**TASK DETAILS**
In the records below, some lines hold the word "compact". Copy each of those lines.

**RECORDS**
>>>

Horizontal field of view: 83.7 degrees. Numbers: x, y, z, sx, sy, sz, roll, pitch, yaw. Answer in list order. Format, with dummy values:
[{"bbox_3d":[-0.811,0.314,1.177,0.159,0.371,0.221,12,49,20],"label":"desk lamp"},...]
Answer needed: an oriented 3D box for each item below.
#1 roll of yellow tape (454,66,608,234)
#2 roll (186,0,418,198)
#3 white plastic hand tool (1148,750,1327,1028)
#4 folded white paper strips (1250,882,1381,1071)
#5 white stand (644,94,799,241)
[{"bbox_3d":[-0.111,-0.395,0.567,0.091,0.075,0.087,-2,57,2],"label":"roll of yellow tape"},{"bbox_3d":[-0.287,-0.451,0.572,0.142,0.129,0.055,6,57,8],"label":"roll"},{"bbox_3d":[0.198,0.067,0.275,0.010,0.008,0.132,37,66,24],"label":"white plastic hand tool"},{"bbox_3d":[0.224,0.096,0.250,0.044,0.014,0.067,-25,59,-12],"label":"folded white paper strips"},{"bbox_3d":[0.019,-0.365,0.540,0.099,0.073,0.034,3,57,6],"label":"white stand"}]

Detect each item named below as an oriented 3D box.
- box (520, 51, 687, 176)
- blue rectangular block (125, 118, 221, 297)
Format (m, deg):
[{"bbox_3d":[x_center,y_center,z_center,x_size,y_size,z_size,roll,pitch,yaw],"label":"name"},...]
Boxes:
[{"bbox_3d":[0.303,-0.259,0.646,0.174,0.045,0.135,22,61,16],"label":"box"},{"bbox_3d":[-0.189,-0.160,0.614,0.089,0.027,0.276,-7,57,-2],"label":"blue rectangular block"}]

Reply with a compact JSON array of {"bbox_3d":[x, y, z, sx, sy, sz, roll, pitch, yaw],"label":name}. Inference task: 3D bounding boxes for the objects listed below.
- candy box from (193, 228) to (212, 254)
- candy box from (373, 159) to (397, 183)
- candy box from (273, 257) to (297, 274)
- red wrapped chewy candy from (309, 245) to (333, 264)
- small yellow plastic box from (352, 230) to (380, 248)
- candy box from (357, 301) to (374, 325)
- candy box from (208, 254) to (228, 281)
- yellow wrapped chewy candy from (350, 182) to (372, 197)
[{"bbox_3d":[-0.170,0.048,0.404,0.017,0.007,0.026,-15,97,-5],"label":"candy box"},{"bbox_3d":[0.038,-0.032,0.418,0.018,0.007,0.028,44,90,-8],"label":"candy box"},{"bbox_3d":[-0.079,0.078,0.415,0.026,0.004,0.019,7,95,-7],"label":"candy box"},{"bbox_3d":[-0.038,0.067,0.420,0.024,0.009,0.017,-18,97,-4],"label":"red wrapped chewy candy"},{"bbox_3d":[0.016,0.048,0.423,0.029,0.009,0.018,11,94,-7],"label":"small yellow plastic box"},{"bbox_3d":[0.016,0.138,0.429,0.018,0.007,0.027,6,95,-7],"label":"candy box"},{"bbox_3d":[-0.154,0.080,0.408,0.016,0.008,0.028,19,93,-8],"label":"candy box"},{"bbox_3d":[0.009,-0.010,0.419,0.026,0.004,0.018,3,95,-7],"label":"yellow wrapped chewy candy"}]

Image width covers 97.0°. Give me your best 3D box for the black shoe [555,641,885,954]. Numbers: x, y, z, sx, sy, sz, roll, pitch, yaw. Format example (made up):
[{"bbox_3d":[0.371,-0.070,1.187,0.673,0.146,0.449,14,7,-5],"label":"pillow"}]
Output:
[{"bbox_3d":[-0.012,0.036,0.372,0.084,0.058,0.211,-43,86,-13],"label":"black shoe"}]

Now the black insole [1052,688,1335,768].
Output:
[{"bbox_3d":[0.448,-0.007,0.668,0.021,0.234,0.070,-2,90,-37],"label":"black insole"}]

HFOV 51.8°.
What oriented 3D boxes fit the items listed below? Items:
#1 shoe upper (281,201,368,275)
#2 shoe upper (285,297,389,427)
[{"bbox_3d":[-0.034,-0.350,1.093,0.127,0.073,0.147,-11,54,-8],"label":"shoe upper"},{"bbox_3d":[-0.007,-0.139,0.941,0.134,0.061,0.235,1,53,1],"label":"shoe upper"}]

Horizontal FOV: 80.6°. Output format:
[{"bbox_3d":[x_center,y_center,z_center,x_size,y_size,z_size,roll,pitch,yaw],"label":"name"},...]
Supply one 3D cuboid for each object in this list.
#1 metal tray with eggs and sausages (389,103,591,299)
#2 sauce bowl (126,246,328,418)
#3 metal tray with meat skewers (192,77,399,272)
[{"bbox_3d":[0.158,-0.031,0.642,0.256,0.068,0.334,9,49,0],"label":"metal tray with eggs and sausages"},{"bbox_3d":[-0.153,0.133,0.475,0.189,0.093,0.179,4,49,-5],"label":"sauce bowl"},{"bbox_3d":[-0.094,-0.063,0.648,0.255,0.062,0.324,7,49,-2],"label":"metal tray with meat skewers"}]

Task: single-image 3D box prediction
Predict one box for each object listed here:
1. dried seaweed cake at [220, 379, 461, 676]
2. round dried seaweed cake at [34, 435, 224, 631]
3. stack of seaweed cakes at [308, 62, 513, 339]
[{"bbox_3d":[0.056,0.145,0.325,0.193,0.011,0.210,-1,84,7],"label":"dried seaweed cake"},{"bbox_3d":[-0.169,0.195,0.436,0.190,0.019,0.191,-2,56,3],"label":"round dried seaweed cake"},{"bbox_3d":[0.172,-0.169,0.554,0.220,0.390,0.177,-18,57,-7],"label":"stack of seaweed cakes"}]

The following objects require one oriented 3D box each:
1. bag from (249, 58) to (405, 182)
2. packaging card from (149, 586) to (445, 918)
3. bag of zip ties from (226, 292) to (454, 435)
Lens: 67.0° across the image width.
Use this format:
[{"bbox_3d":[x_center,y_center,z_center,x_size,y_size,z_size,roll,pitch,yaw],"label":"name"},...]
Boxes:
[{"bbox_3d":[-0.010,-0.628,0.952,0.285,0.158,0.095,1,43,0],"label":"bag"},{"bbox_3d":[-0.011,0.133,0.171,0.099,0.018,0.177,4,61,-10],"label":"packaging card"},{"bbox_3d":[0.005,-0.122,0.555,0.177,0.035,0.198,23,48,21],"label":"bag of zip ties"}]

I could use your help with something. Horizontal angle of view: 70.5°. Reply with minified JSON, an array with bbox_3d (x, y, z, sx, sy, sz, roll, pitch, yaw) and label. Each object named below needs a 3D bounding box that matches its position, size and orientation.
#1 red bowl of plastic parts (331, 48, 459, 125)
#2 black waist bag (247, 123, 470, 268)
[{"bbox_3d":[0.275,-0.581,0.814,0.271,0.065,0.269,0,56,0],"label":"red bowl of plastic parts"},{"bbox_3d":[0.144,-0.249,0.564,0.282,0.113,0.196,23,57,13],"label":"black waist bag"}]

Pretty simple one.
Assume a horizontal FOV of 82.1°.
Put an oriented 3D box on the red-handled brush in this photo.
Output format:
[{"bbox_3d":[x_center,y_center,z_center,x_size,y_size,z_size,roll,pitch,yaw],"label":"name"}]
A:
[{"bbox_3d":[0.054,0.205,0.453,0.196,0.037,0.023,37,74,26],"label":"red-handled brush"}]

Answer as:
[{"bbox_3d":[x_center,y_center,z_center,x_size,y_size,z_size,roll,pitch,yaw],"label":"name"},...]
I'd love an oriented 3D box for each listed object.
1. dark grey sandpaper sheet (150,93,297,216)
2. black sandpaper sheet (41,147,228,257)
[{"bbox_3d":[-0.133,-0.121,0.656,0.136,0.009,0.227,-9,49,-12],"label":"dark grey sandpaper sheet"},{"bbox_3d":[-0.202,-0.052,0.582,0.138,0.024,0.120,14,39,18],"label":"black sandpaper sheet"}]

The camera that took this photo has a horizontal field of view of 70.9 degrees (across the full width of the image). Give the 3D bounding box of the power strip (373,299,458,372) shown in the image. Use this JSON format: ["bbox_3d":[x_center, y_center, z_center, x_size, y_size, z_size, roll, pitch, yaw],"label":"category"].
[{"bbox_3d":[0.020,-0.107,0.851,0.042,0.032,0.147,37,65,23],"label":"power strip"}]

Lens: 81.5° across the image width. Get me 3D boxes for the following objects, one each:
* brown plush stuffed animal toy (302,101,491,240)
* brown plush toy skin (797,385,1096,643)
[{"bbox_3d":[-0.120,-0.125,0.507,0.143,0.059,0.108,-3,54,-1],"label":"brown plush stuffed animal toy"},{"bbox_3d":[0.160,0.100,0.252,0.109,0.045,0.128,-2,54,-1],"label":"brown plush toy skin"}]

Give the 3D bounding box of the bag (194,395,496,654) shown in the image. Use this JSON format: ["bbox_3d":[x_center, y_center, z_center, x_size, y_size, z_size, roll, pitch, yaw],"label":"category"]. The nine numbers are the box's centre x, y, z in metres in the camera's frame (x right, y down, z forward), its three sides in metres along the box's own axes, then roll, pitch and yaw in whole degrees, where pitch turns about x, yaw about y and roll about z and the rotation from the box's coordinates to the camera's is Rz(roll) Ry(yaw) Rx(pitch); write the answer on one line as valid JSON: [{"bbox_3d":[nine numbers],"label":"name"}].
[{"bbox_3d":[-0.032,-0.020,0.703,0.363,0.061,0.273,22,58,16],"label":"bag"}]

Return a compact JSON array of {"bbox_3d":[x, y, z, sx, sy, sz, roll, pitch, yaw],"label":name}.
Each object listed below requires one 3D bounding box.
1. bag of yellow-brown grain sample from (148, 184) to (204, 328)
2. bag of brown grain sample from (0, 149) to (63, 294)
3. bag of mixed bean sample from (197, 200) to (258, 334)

<<<

**OUTPUT**
Reply with a compact JSON array of {"bbox_3d":[x, y, z, sx, sy, sz, roll, pitch, yaw],"label":name}. Inference task: 3D bounding boxes for the objects listed below.
Return a compact JSON array of {"bbox_3d":[x, y, z, sx, sy, sz, roll, pitch, yaw],"label":name}.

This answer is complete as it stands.